"We are more than a stereotype": The final campaign for the Latino Vote
Voto Latino has mobilized hundreds of people in the final straight for the midterm elections, reminding Hispanics and the entire nation "we are more than a number.”
If there’s something we should thank Donald Trump's government for, it’s the awakening of the slumbering consciences of millions of Latinos around the country who, tired of his rhetoric and his constant attacks, have decided to say "Ya Basta!" in the only way that counts: with votes.
Over the last few months, hundreds of campaigns and candidates have organized to obtain the support of the Hispanic community in the United States, finally recognizing the decisive power that the more than 50 million residents of Latino origin could have in the country.
One of the most powerful voices is that of the Voto Latino organization, co-founded in 2004 by the renowned actress Rosario Dawson.

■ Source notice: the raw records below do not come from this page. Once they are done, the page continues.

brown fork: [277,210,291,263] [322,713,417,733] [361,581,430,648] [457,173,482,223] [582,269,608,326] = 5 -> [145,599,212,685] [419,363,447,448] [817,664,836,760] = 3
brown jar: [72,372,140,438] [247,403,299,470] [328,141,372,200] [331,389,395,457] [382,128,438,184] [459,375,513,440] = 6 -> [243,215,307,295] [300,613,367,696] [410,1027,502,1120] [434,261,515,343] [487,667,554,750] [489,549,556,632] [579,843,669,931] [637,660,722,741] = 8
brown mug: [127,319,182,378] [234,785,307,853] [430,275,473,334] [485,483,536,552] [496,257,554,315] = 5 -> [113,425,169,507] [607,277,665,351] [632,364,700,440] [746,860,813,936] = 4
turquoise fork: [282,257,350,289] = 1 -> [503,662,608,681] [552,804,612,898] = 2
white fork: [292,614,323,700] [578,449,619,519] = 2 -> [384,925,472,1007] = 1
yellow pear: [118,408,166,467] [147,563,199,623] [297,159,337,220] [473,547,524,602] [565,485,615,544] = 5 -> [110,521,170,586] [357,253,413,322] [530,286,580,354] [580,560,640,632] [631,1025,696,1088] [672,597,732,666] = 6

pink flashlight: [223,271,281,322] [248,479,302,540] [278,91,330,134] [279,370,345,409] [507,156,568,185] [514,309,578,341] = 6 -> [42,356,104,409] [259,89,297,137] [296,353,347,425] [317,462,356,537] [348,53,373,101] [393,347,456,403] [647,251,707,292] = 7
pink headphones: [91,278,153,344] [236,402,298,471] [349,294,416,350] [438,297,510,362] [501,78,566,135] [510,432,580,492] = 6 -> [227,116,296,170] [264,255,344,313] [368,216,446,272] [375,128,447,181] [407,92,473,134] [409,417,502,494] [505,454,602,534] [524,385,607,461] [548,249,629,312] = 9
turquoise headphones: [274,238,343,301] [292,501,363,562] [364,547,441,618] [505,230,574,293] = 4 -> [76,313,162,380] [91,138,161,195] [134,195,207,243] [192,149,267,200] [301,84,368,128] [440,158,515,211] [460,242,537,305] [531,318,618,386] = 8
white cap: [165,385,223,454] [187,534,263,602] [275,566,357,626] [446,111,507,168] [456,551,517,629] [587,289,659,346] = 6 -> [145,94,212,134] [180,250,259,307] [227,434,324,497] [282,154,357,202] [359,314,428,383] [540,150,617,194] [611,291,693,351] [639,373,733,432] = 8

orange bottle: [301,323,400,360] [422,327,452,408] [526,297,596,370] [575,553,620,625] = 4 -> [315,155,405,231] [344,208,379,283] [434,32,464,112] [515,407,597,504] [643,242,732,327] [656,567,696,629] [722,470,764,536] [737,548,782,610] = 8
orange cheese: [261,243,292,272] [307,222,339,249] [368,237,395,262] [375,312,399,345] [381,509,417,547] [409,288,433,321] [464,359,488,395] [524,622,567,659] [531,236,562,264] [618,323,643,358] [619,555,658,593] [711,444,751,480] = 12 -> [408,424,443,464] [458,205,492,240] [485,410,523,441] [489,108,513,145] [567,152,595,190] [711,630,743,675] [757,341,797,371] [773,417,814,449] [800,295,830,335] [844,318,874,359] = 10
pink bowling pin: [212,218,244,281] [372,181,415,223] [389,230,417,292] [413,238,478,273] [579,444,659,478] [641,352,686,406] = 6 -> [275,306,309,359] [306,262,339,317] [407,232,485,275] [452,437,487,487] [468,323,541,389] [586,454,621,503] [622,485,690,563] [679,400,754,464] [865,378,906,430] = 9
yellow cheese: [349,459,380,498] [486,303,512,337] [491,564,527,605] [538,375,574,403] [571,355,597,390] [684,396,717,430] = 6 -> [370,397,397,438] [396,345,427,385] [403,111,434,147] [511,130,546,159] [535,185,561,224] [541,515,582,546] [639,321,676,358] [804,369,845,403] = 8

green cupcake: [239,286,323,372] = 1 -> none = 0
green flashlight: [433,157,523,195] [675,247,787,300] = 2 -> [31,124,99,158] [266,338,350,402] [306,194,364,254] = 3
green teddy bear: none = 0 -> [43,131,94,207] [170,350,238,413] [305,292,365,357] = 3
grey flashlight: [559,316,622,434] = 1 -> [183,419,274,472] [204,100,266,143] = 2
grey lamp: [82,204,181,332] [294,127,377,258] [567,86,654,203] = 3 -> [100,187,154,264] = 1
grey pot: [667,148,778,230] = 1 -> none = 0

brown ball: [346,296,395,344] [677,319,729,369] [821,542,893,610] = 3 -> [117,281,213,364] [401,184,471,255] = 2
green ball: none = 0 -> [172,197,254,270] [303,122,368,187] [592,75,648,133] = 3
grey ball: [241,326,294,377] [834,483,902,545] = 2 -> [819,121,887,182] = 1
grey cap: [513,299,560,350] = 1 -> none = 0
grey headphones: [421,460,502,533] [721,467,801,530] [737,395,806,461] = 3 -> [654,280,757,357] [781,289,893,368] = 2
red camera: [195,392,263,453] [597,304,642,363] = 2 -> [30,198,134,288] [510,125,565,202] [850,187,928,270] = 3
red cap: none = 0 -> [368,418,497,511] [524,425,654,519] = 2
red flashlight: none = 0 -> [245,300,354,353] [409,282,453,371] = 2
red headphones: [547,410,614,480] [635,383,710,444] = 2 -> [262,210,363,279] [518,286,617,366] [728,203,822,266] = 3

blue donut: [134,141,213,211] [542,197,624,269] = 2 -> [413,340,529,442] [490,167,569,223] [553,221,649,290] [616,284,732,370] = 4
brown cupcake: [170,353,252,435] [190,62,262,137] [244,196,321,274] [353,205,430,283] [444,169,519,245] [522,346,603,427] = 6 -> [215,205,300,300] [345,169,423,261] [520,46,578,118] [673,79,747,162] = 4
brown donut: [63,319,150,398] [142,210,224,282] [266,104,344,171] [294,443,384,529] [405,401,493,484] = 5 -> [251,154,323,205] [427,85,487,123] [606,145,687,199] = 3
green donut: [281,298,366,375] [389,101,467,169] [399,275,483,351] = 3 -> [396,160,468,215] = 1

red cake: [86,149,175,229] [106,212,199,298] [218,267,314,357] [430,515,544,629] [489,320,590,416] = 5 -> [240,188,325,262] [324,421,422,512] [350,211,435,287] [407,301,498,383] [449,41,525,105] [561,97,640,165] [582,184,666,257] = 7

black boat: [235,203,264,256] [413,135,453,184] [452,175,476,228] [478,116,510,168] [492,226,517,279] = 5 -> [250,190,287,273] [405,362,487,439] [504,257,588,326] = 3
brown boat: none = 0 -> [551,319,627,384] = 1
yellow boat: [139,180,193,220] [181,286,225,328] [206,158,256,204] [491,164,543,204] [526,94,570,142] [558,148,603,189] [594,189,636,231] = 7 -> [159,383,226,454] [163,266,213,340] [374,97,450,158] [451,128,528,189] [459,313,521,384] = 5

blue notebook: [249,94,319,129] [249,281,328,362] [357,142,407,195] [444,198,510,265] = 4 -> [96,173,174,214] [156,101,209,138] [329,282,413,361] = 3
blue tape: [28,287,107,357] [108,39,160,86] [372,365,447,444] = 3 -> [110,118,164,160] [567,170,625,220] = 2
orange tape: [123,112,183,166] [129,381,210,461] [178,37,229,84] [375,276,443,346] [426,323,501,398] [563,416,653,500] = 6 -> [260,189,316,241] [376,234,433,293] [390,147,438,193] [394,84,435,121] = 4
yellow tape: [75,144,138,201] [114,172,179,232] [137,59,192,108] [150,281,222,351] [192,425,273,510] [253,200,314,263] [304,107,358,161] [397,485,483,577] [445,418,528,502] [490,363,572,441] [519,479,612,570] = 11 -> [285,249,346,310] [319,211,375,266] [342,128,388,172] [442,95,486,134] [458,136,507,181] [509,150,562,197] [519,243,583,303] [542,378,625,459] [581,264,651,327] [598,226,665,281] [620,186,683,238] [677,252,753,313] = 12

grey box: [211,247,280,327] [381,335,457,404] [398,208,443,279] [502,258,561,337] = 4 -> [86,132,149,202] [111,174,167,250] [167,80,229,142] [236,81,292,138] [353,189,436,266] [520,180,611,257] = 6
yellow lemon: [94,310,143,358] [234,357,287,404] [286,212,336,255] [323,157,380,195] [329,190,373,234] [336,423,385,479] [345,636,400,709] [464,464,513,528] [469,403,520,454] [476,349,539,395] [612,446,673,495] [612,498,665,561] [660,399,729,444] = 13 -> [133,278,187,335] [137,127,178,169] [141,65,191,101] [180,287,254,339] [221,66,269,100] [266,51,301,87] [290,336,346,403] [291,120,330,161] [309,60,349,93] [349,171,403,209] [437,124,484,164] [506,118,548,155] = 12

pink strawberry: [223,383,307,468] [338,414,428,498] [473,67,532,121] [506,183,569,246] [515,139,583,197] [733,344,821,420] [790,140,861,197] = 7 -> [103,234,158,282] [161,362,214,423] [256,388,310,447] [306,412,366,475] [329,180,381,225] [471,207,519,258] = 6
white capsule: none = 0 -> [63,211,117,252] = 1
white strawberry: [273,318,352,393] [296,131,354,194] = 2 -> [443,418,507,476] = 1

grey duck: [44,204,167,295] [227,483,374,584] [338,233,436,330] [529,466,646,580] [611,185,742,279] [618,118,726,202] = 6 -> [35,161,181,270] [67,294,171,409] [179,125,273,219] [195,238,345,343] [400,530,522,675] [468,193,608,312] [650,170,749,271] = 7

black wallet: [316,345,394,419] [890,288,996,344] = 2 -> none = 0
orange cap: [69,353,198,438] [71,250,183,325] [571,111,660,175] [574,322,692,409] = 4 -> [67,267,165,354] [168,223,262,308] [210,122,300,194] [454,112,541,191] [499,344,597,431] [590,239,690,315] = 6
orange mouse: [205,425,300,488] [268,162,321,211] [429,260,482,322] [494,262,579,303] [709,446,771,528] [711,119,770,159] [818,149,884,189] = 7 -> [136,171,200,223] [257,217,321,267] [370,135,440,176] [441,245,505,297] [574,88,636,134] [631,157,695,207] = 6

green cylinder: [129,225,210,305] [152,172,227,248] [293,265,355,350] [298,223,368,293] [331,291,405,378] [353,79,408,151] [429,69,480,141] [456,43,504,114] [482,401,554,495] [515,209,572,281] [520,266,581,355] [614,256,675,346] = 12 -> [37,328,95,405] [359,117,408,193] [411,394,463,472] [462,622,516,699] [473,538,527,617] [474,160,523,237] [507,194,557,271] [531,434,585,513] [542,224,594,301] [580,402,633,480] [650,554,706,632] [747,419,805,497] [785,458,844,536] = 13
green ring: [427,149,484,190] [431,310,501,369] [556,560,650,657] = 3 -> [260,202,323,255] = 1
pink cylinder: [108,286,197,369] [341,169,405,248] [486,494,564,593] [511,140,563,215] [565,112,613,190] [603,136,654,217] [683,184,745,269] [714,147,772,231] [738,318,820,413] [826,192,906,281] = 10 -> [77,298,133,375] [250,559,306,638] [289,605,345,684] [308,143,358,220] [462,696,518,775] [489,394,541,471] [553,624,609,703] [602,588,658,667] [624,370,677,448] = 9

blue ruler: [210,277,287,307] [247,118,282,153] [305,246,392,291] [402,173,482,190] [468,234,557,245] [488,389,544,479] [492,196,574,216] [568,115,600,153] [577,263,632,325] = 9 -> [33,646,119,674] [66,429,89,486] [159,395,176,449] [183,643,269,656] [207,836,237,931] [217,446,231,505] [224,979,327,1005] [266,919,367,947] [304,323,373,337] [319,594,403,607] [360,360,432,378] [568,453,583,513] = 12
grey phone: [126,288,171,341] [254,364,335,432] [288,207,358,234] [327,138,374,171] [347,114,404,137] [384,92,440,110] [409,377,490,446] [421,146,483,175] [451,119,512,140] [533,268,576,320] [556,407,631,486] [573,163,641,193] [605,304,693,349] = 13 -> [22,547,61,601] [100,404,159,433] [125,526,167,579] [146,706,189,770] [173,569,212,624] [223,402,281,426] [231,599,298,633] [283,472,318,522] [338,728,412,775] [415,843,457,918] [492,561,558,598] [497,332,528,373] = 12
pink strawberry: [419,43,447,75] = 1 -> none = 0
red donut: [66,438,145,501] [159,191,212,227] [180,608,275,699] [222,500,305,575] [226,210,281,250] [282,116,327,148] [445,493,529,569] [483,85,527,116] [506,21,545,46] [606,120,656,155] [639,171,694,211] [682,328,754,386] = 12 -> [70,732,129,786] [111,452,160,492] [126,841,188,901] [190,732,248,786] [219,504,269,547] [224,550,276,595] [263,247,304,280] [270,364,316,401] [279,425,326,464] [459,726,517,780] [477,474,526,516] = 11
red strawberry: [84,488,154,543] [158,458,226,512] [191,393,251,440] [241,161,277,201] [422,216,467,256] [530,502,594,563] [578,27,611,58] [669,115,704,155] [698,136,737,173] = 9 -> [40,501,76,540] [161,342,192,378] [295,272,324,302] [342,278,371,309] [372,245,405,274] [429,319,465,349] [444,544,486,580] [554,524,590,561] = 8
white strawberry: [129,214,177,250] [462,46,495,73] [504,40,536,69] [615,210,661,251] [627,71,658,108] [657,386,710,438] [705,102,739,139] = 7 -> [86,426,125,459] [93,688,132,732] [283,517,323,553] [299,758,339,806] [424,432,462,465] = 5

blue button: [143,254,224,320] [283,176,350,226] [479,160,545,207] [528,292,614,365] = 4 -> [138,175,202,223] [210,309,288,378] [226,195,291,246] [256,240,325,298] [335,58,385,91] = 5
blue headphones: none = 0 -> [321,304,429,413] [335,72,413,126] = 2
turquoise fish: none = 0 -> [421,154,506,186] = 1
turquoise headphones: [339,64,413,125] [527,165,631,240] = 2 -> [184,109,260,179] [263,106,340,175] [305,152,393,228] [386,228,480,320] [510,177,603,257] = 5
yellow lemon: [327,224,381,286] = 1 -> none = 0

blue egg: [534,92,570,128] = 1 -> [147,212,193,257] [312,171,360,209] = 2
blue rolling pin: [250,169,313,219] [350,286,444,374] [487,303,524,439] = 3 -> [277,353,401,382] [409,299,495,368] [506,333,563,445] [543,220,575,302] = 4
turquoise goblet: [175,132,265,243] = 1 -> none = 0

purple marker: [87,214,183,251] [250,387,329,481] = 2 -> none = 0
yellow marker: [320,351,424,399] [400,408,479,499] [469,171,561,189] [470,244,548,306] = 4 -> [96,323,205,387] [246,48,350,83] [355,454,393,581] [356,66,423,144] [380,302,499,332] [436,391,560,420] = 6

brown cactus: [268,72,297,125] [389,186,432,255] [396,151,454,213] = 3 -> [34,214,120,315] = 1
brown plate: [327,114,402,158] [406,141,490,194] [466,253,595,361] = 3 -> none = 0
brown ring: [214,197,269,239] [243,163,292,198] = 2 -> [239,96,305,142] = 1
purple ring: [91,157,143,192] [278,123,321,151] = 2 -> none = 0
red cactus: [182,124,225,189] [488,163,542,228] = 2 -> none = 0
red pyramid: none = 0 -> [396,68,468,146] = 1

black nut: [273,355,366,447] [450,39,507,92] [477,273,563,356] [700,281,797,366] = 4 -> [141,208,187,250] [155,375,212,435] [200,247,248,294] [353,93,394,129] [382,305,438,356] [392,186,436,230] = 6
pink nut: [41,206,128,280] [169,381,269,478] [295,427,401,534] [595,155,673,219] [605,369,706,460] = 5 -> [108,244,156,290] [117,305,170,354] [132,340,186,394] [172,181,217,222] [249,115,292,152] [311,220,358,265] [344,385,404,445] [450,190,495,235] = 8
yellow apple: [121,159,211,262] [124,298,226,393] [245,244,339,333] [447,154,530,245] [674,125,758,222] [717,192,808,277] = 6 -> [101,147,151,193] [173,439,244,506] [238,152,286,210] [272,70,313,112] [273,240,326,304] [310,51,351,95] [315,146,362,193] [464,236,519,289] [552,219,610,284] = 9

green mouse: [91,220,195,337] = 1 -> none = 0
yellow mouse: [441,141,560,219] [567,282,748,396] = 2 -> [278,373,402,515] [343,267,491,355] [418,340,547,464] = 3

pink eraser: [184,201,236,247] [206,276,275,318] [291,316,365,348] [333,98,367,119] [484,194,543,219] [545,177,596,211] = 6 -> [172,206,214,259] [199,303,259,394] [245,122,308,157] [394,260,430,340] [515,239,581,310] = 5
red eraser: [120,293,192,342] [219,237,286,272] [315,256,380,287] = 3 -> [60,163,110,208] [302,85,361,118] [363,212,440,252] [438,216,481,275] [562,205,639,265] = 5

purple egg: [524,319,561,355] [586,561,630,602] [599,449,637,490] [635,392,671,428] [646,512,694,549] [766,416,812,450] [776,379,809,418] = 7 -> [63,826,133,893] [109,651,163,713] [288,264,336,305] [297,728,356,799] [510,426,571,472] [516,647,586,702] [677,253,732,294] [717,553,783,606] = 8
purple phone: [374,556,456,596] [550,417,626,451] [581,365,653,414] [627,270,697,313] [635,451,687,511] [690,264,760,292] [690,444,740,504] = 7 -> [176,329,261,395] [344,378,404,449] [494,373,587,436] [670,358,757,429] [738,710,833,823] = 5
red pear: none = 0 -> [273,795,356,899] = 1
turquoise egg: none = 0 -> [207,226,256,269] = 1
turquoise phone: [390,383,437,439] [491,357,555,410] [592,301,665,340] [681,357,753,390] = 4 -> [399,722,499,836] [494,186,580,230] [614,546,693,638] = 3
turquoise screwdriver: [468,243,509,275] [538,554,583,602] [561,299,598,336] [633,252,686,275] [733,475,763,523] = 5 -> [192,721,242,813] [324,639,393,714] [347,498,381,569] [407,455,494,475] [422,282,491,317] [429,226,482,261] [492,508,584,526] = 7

It has been established as one of the most important projects when it comes to "giving young Latinos tools to create the future of their choosing.”
Voto Latino is described as a "pioneer organization" on its website, highlighting its mission to "transform the United States by recognizing the innate leadership of Latinos."
During this electoral cycle, and taking into account the critical situation that the country and the immigrant community, in particular, are experiencing, public figures like Gina Rodriguez, America Ferrera, Zoe Saldana and Eva Longoria have joined Dawson with boots on the ground, mobilizing voters, knocking on doors and speaking to everyone who wants to listen about the importance of going to vote this Tuesday.
"We are more than stereotypes, we are more than the hatred directed at us. We are more than pawns for political parties, more than those who oppose us. We are more," the activists say in one of their videos.
More than stereotypes.
More than the hatred directed at us.
More than pawns for political parties.
More than those who oppose us.#SomosMas
to @HereIsGina @AmericaFerrera @rosariodawson @zoesaldana and @EvaLongoria pic.twitter.com/RWdaQbUZRP
— Voto Latino (@votolatino) November 6, 2018
“By just showing up, marching to the polls, we have an opportunity to really make them notice that our numbers are not just numbers or just potential statistics, but they are people power,” explained Dawson. “That is our strongest weapon. That is our most powerful tool: to show up and vote.”